Beberapa pelayan masuk membawa aksesori dan sepatu. Semuanya bekerja dengan tenang dan teratur, seperti sudah sangat terbiasa dengan persiapan pesta besar seperti ini. Tidak ada yang bersuara keras, hanya bisik-bisik koordinasi dan langkah ringan di lantai berlapis karpet.
Aku menarik napas pelan. Rasanya sedikit gugup, tapi bukan karena pestanya. Lebih kepada momen yang akan datang—meski aku tak tahu, akan terjadi apa nantinya. Tapi pesta ini sungguh mendadak tanpa pembicaraan sebelumnya. Namun, bukan itu yang penting. Yang terpenting adalah ... aku akan turun sebagai istrinya.
...* * *...
Di sisi lain rumah, Firhan berdiri di dekat tangga utama, mengenakan setelan tuxedo malam yang sudah rapi. Satu tangan berada di saku, sementara tangan lainnya menggenggam ponsel—sekadar mengecek waktu, bukan karena tidak sabar. Wajahnya tenang, tapi matanya sesekali melirik ke arah lantai atas. Sedangkan Sekretarisnya seperti biasa dengan tenang berdiri di belakangnya.
Seorang pelayan lelaki mendekat dengan langkah ringan, setelah berbisik pada sekretaris, memberitahu sesuatu jika ada informasi penting.
Setelah pelayan pergi, Sekretaris itu lalu mendekat ke Firhan. “Nyonyanya hampir siap, Tuan,” ucap sekretarisnya pelan.
Ia mengangguk singkat. “Pastikan tak ada yang mengganggunya. Biarkan ia turun saat ia benar-benar siap.”
"Tentu, Tuan." Sahut Sekretaris meyakinkan, lalu tubuhnya mundur ke belakang kembali. Hanya sekali menelpon, ia lalu mengkoordinasikan semua perintah Firhan.
Dari kejauhan, terdengar suara musik yang mulai dimainkan—pertanda para tamu sudah mulai memenuhi halaman belakang. Pesta memang dipindahkan ke tempat itu, yang sebelumnya di dalam rumah—Tapi ia belum beranjak.
Tangga marmer yang menjulang di depannya tampak bersih mengilap. Karpet lembut berwarna gading membentang dari atas hingga ke bawah, seolah menunggu satu langkah penting yang akan menjadi sorotan malam ini.
Ia menarik napas pelan.
Ini bukan sekadar pesta.
Ini malam ketika ia akan menunjukkan siapa wanita di sisinya—bukan hanya sebagai istri, tapi sebagai pendamping yang ia banggakan di hadapan semua orang.
Dan ketika suara langkah halus mulai terdengar dari atas, ia langsung menoleh. Sekilas, pelayan yang berdiri di sisi kiri tangga buru-buru mundur, memberi ruang.
Ia tidak berkata apa-apa.

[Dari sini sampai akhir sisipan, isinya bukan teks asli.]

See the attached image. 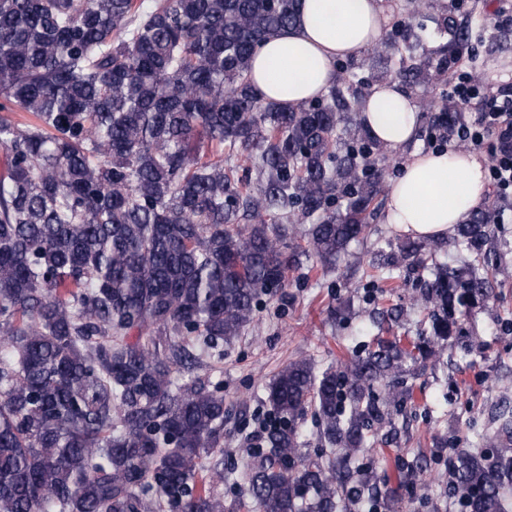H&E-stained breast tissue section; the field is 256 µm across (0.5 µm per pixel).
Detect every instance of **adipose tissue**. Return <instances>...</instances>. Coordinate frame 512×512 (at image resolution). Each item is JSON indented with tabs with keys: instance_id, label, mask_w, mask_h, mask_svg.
<instances>
[{
	"instance_id": "1",
	"label": "adipose tissue",
	"mask_w": 512,
	"mask_h": 512,
	"mask_svg": "<svg viewBox=\"0 0 512 512\" xmlns=\"http://www.w3.org/2000/svg\"><path fill=\"white\" fill-rule=\"evenodd\" d=\"M298 20L266 40L251 62V81L264 99L290 107L322 96L340 60L376 43L388 22L381 0H299ZM371 136L388 149L405 146L419 112L398 83L377 84L361 105ZM482 163L456 149L414 154L389 192L388 223L406 233L441 237L482 202Z\"/></svg>"
}]
</instances>
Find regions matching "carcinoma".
<instances>
[{
    "label": "carcinoma",
    "instance_id": "carcinoma-1",
    "mask_svg": "<svg viewBox=\"0 0 512 512\" xmlns=\"http://www.w3.org/2000/svg\"><path fill=\"white\" fill-rule=\"evenodd\" d=\"M296 21L297 0H0V512H347L341 494L378 490L356 460L405 401L392 378L439 363L493 293L490 215L455 226L458 265L403 237L379 266L429 271L425 335L407 347L379 320L345 366L281 369L266 448L228 504L224 472L202 462L224 447L221 382L173 378L224 360L220 343L300 257L335 269L385 193L352 77L291 109L252 86L257 49ZM440 28L438 49L409 30L405 50L372 51L431 83L469 36L449 17ZM421 108L434 129L459 123L448 99ZM310 409L331 449L320 462L302 452ZM483 440L457 455L452 491L466 512H509L512 409Z\"/></svg>",
    "mask_w": 512,
    "mask_h": 512
}]
</instances>
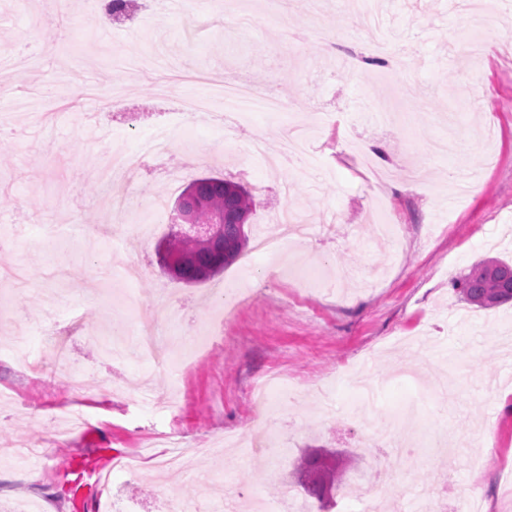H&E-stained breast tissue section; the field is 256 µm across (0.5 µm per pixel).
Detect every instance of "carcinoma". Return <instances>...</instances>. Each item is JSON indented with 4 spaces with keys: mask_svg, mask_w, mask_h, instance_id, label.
Segmentation results:
<instances>
[{
    "mask_svg": "<svg viewBox=\"0 0 512 512\" xmlns=\"http://www.w3.org/2000/svg\"><path fill=\"white\" fill-rule=\"evenodd\" d=\"M194 204L193 217L208 224L218 213L226 215L222 231L204 245L193 244L181 234H168L158 245L161 267L173 279L185 284L202 283L224 270L239 256L246 242L241 226L248 224L256 208L250 191L238 182L221 176H205L184 190ZM455 287L461 297L478 308H490L512 301V265L487 260L471 269ZM336 452H304L295 466L297 484L320 501L332 496L339 482Z\"/></svg>",
    "mask_w": 512,
    "mask_h": 512,
    "instance_id": "carcinoma-1",
    "label": "carcinoma"
}]
</instances>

Hanya berdiri di sana, menunggu.
Dengan ekspresi yang berbeda dari biasanya—lebih lembut, dan ada senyum kecil yang muncul tanpa dipaksa.
...* * *...
Pintu besar kamar utama terbuka sedikit, lalu perlahan-lahan bergerak lebih lebar, diikuti langkah ringan seorang pelayan wanita yang menunduk sopan dari balik pintu.
“Nyonya sudah siap,” kata salah satu pelayan perempuan dengan nada rendah, namun cukup terdengar oleh para bodyguard yang sedari tadi berjaga di koridor dan depan pintu.

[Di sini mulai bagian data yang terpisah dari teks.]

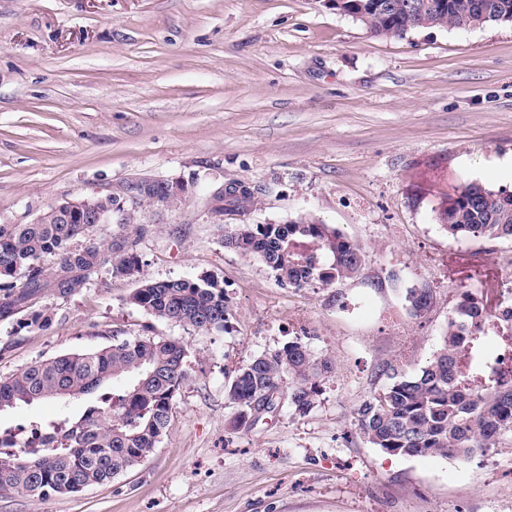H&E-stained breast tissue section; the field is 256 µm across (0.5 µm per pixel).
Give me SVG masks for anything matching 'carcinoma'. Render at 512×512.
Instances as JSON below:
<instances>
[{"label":"carcinoma","mask_w":512,"mask_h":512,"mask_svg":"<svg viewBox=\"0 0 512 512\" xmlns=\"http://www.w3.org/2000/svg\"><path fill=\"white\" fill-rule=\"evenodd\" d=\"M439 11H406L419 0H341L337 10L379 36L403 37L421 28H468L512 22V0H433ZM180 181H154L136 190L146 205L161 203ZM222 209L254 204L250 188L232 185ZM438 220L456 238L512 240V192L464 185L447 195ZM94 225L58 216L40 224L0 225V320H8L45 288L67 294L104 263L112 274L137 283L126 302L157 321L194 330L224 328L228 298L215 279L152 280L144 277L139 237L97 239ZM224 246L260 260L283 287L331 286L358 276L361 247L311 217L288 224H239L224 234ZM54 258V268L44 265ZM432 290L407 294L414 316L431 307ZM512 322L486 299L464 292L448 313V327L433 358L414 376L395 366L382 369L389 383L356 409L360 434L391 455L466 459L512 434V363L484 359L483 338L495 321ZM187 351L163 336H115L94 351L37 362L0 378V412L21 404L87 397L79 416L37 421L27 433L0 429V495L42 500L72 495L112 481L154 453L171 425L177 392L186 377ZM335 369L296 340L242 365L227 389L237 413L235 428L255 407L288 398L305 415L315 404L318 379Z\"/></svg>","instance_id":"carcinoma-1"}]
</instances>
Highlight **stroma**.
I'll return each mask as SVG.
<instances>
[{"instance_id":"1","label":"stroma","mask_w":512,"mask_h":512,"mask_svg":"<svg viewBox=\"0 0 512 512\" xmlns=\"http://www.w3.org/2000/svg\"><path fill=\"white\" fill-rule=\"evenodd\" d=\"M511 156L510 23L389 38L324 0H0V224L108 193L128 206L141 179L184 181L181 208L144 206L94 234H140L146 278L208 275L230 305L222 330L160 322L106 265L0 321V377L116 335L179 341L188 372L139 465L75 495L1 496L0 512H512L511 435L462 460L410 457L355 425L383 365L414 375L432 359L462 292L501 300L512 241L454 238L436 214L464 184L512 192ZM232 182L259 186L256 204L213 214ZM308 214L361 246L359 276L283 288L224 245L235 225ZM413 288L433 291L424 316L408 309ZM297 339L336 361L314 408L284 401L232 429L236 370ZM87 403L20 405L0 426Z\"/></svg>"}]
</instances>
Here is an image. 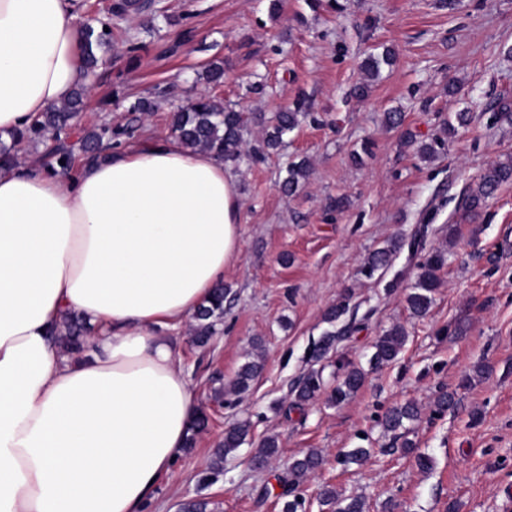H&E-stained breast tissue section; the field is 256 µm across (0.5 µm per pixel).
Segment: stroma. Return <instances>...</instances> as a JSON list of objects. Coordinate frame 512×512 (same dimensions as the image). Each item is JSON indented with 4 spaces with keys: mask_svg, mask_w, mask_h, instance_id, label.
Masks as SVG:
<instances>
[{
    "mask_svg": "<svg viewBox=\"0 0 512 512\" xmlns=\"http://www.w3.org/2000/svg\"><path fill=\"white\" fill-rule=\"evenodd\" d=\"M118 20L114 40L81 114L83 126H137L138 137L169 131L171 112L204 94L246 113L272 115L306 99L298 127L265 159L230 164L243 206L241 250L224 271L233 300L209 345L196 347L189 328L174 335L208 425L158 484L145 512H179L190 499L212 512H282L288 467L309 450L323 456L301 486L308 512H318L324 486L358 494L367 512H512V184L469 213L465 198L482 172L512 157V124L494 117L512 103V0H147ZM166 7L167 18L154 7ZM378 46L395 51L392 66L367 97H349L364 80L361 63ZM223 62L224 82L206 80ZM154 99L147 115L129 112L134 96ZM404 123L386 128L387 110ZM471 122L421 160L404 144L443 136L456 112ZM374 146L362 163L352 154L363 139ZM306 160L309 175L293 195L280 190L289 162ZM351 205L330 211V198ZM427 230V244L447 246L448 266L426 317H412L405 295L416 275L408 251L384 273L366 278L368 253L393 237ZM399 286L388 289L391 280ZM351 293L358 332L339 341L324 361L336 382L337 358L366 368L364 386L331 406L318 395L293 409L294 383L315 363L314 343L328 330L327 310ZM465 320L461 335L446 326ZM403 325L397 361L370 368L375 338ZM262 343V374L242 396L216 400ZM490 365L478 374L481 365ZM472 384L460 388L464 376ZM458 404L437 411L439 392ZM414 400L421 417L406 439L433 459L419 469L403 440L382 435L377 420ZM479 421H472V412ZM249 420L245 444L210 470L213 453L234 420ZM277 436L279 453L262 471L250 460L263 438ZM353 448L372 449L363 464H341Z\"/></svg>",
    "mask_w": 512,
    "mask_h": 512,
    "instance_id": "obj_1",
    "label": "stroma"
}]
</instances>
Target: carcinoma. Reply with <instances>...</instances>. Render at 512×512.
<instances>
[{
    "label": "carcinoma",
    "mask_w": 512,
    "mask_h": 512,
    "mask_svg": "<svg viewBox=\"0 0 512 512\" xmlns=\"http://www.w3.org/2000/svg\"><path fill=\"white\" fill-rule=\"evenodd\" d=\"M139 8L136 0H111L104 15L88 18L83 23L80 33L79 61L84 77L96 76L103 61L96 50L112 42V17H123L128 12ZM109 31H104V28ZM394 54L390 49L381 53H370L362 61V69L370 76L377 77L384 65H391ZM90 89L87 83L78 84L70 96L59 106L40 113L33 123L24 130L6 133L0 136V165L17 163L16 147L25 140H35L43 146L41 166L53 171L70 174L76 167V160L86 163L98 160L103 152L112 148V141L120 136L132 138L137 128L126 126L113 129L110 124H103L87 131L80 126L79 116L84 100ZM303 101L297 100L291 107H285L270 118L262 115H247L230 105H220L206 95H200L188 105L172 113L169 123L170 133L183 145L193 150L214 152L224 156V160L235 161L243 156L255 160L263 157L266 151L280 147L284 136L298 125V115ZM268 126L265 136L257 145L243 151L244 133L248 125ZM308 174L306 161L292 162L288 165L287 176L281 188L288 194L295 193ZM512 182V160L496 162L489 165L467 197V205L476 210L492 197L504 184ZM408 249L409 255L418 259L415 282L406 294L407 309L414 317H424L434 303V296L441 281L439 274L448 265V250L441 247L426 248L425 237L416 234L409 239L398 237L385 246L374 250L365 259L362 272L371 277L380 270L391 266L392 257L402 249ZM230 289L224 285L217 286L210 297L193 314L194 325L192 340L199 346H205L215 335L217 326L224 318V302ZM350 297H345L326 313L325 320L331 325L317 343L314 344L312 357L319 362L333 349L336 342L356 329L354 321L338 325L349 310ZM87 332L84 318L70 315L64 321V330L59 334L58 342L71 354L79 355L84 351L83 336ZM407 338L405 328L395 324L382 331L373 344L370 363L383 367L393 363L401 354ZM264 363L261 359H252L244 363L230 382L228 392L239 397L250 388L251 383L261 374ZM336 385L330 392L328 402L339 405L352 398L364 385L366 372L363 368L342 357L336 360ZM323 369L309 370L293 387V408L304 410L309 401L323 389ZM421 409L417 402L409 401L400 407L391 409L381 420L386 433H395L406 429V424L420 418ZM250 424L238 422L224 433V444L217 449L211 464L219 469L229 455L236 452L249 434ZM279 452L278 438L266 437L255 454L252 464L263 468ZM323 461L317 450H310L302 457L293 460L290 465V499L283 504V512H305L304 498L294 493L306 477L318 468ZM321 512H365V499L359 495L341 496L335 488L326 487L320 493Z\"/></svg>",
    "instance_id": "1"
}]
</instances>
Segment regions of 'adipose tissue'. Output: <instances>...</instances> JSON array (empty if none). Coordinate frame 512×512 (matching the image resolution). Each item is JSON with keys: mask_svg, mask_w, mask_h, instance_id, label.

Tak lama, seorang wanita muncul dari balik bayangan kamar. Langkahnya pelan namun anggun, seolah udara di sekitarnya menahan napas hanya untuk menyaksikan kehadirannya.

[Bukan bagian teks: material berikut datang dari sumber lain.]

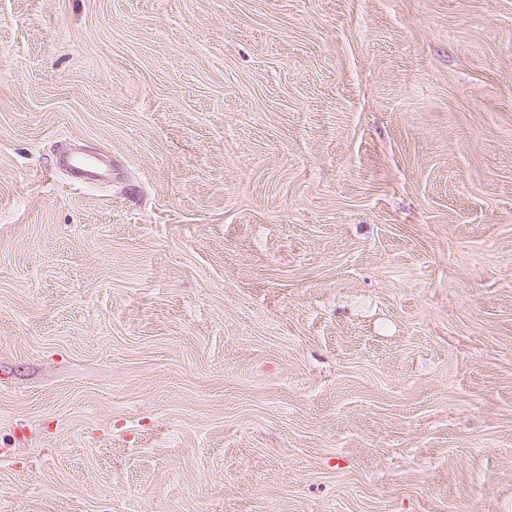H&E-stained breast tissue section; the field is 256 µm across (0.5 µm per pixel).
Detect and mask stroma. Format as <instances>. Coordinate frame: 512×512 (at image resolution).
Masks as SVG:
<instances>
[{"label": "stroma", "mask_w": 512, "mask_h": 512, "mask_svg": "<svg viewBox=\"0 0 512 512\" xmlns=\"http://www.w3.org/2000/svg\"><path fill=\"white\" fill-rule=\"evenodd\" d=\"M0 512H512V0H0ZM69 181L75 186L89 184L90 180L99 181L98 172L86 158H75L69 164Z\"/></svg>", "instance_id": "35a3bbf8"}]
</instances>
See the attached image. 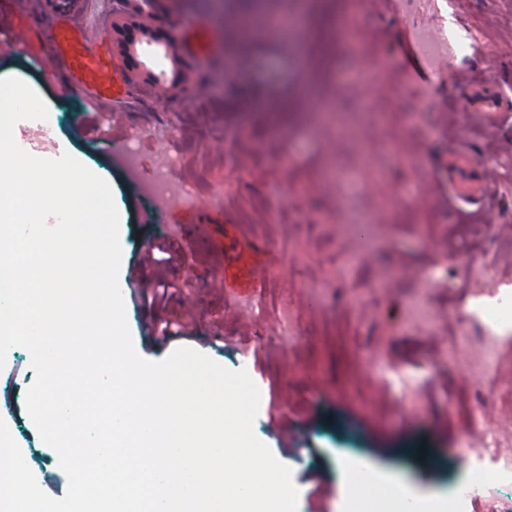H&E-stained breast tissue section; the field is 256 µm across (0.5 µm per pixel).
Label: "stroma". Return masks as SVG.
I'll use <instances>...</instances> for the list:
<instances>
[{
    "instance_id": "35a3bbf8",
    "label": "stroma",
    "mask_w": 512,
    "mask_h": 512,
    "mask_svg": "<svg viewBox=\"0 0 512 512\" xmlns=\"http://www.w3.org/2000/svg\"><path fill=\"white\" fill-rule=\"evenodd\" d=\"M300 2L156 0L153 25L170 37L208 27L210 53L183 59L203 94L167 97L143 83L116 105L80 96L49 65V42L23 49L11 31L47 27L67 3L90 44L111 45L112 0H10L0 78L37 91L57 144L109 182L122 271L152 281L146 251L162 236L182 245L167 277L193 278L191 294L154 306L123 295L139 355L158 361L190 347L246 370L261 395L254 432L291 468L298 512H350L346 486L364 478L383 512H393L399 482L421 495V512H435L484 452L465 436L473 413L512 443V327L495 345L470 315L512 289V111L469 104L487 71L512 99V0H411L397 14L388 0H325L326 13L276 43L228 23L252 13L293 19ZM433 14L448 33V77L413 86L399 65L412 51L406 32ZM347 18L365 42L355 58L342 43ZM377 62L375 84L350 79L351 68ZM135 133L144 175L157 144L179 156L194 206L158 212L139 197L113 160ZM408 185L416 202L401 195ZM261 197L270 208H256ZM198 224L209 236L195 234ZM224 229L239 241L228 262L265 270L236 300L208 268ZM188 312L182 335H159L158 321ZM6 357L19 371L0 380V406L21 408L35 379L31 355L15 346ZM285 422L298 428L288 452L276 435ZM11 428L30 469L48 474L44 491L62 498L68 480L55 450L28 434L27 420Z\"/></svg>"
}]
</instances>
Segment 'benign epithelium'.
<instances>
[{
  "mask_svg": "<svg viewBox=\"0 0 512 512\" xmlns=\"http://www.w3.org/2000/svg\"><path fill=\"white\" fill-rule=\"evenodd\" d=\"M155 0H115L113 30L120 47L122 60L131 70L132 77L140 75L144 65L139 60L138 46L142 45V37L150 35L151 42L164 49L166 55L179 61L176 47L171 38H166L152 29L153 13L150 7ZM164 93L170 95L189 94L193 84L185 76L180 75L170 84L162 85Z\"/></svg>",
  "mask_w": 512,
  "mask_h": 512,
  "instance_id": "1",
  "label": "benign epithelium"
}]
</instances>
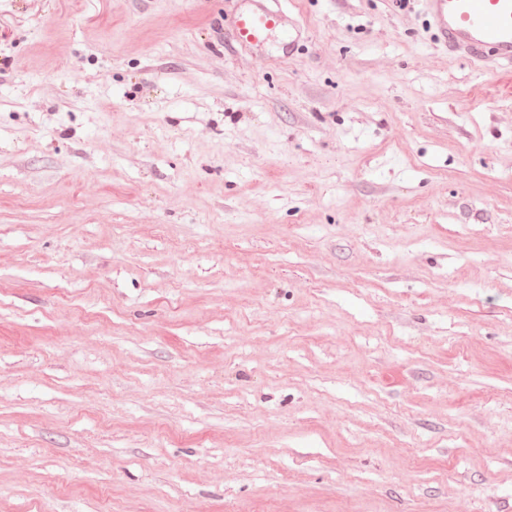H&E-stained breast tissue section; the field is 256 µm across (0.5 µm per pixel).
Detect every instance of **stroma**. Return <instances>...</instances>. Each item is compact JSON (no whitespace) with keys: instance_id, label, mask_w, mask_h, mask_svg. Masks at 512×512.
Here are the masks:
<instances>
[{"instance_id":"35a3bbf8","label":"stroma","mask_w":512,"mask_h":512,"mask_svg":"<svg viewBox=\"0 0 512 512\" xmlns=\"http://www.w3.org/2000/svg\"><path fill=\"white\" fill-rule=\"evenodd\" d=\"M235 8L0 0V512H512V76ZM231 17L233 36L238 45L262 48L269 37L283 27L285 15L279 0H239ZM247 4L248 6H243Z\"/></svg>"}]
</instances>
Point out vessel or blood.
<instances>
[{
  "instance_id": "obj_1",
  "label": "vessel or blood",
  "mask_w": 512,
  "mask_h": 512,
  "mask_svg": "<svg viewBox=\"0 0 512 512\" xmlns=\"http://www.w3.org/2000/svg\"><path fill=\"white\" fill-rule=\"evenodd\" d=\"M438 42L450 55L496 73H512V0H423ZM280 0H243L231 17L238 45L262 48L283 27Z\"/></svg>"
}]
</instances>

Gaun malam berwarna silver ivory satin dengan aksen lembut dark blue memeluk tubuh rampingnya sempurna. Rambutnya disanggul modern klasik, ditata naik sebagian, disisakan beberapa helaian di sisi wajah untuk memberi kesan lembut dan dihiasi pin berlian yang memantulkan cahaya dengan cara paling elegan. Kukunya yang dipoles sempurna tampak bersinar, dan riasan wajah—make up tidak mencolok, hanya menonjolkan kecantikan alami yang elegan. Di kedua pergelangan tangannya tergantung perhiasan tipis yang berkilau saat terkena cahaya gantung.
Pelayan perempuan di sampingnya memegang ekor gaunnya, memastikan tak satu helai pun menyeret lantai sembarangan.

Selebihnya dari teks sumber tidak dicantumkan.